With that in mind, we can note that a pair of GOP governors ran way ahead of Trump. In New Hampshire, Trump won 363,469 votes and lost badly. Governor Chris Sununu, with 504,133 votes, won reelection by a landslide. In neighboring Vermont, Trump won 111,131 votes; GOP governor Phil Scott, with 248,185 votes, won reelection in a similar landslide.

 

The story these numbers tell is nonethe­less that Never Trump Republicans — broadly defined as voters who cast ballots for down-ticket Republicans but did not cast a ballot for Trump — don’t exist in numbers that would have flipped many states. If every voter who voted for Bacon, Collins, Sununu, and Scott had voted for Trump, Trump would have picked up . . . eleven electoral votes. That wouldn’t have been enough to get him another term.

 

Besides, if Never Trump Republicans did cost Trump a handful of electoral votes, just whose fault is that? Should those Republicans who voted for Biden be berated for not recognizing the dire consequences of electing a Democratic president?
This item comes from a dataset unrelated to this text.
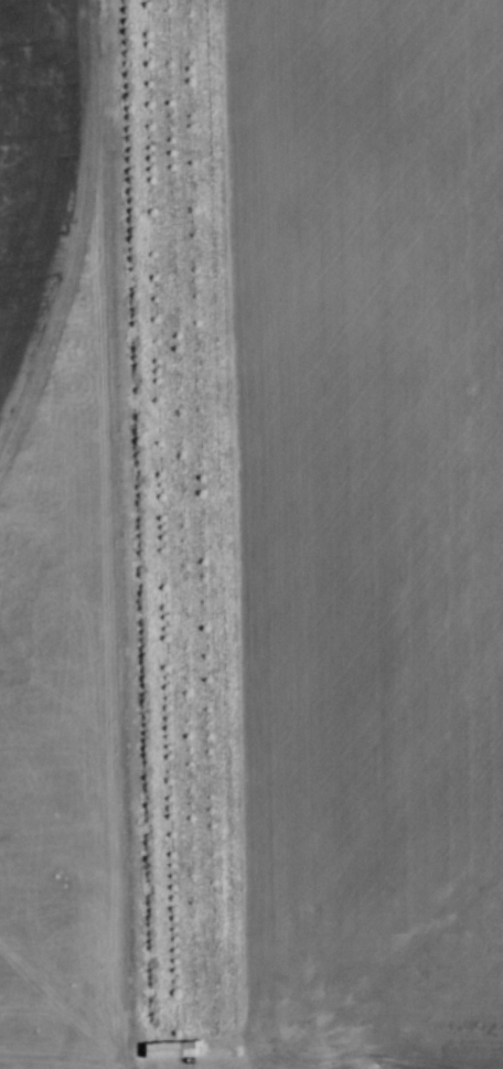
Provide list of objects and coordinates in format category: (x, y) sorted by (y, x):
crop: (365, 532)
crop: (57, 548)

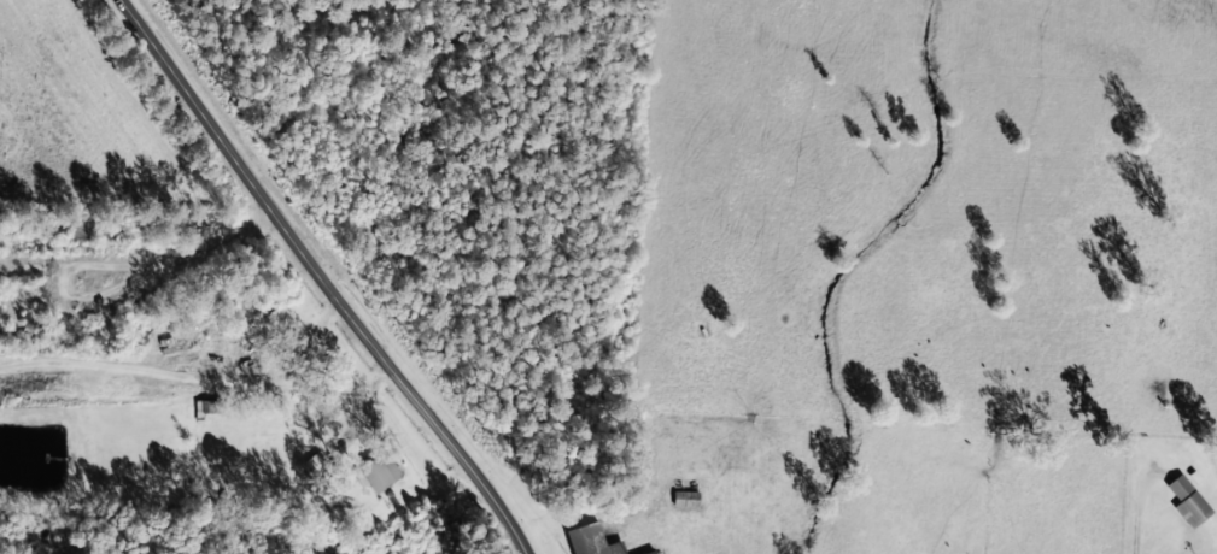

Or does some of the responsibility fall at Trump’s feet?

 

Despite the evident polling errors, the existence of anti-Trump or Trump-skeptical Republicans cannot be seriously disputed. You didn’t have to look hard to find Republicans who liked Trump’s policies but found his erraticism, raging Twitter tirades, juvenile name-calling, and lack of respect for — or even interest in — the Constitution and the rule of law infuriating.

 

Is it Never Trump voters’ fault that Trump decided to heckle and shout his way through the first debate and then refuse to participate in the second one? Did Never Trump voters make Trump declare throughout the ongoing pandemic that the virus was going to disappear as if by miracle? Whose job is it to articulate a second-term agenda in interviews and speeches? Trump spent the morning of Election Day on Fox & Friends complaining that Fox News hadn’t been loyal enough to him.

 

The problem wasn’t that Trump failed to win over Never Trump or Trump-skeptical voters. The problem is that he never even tried.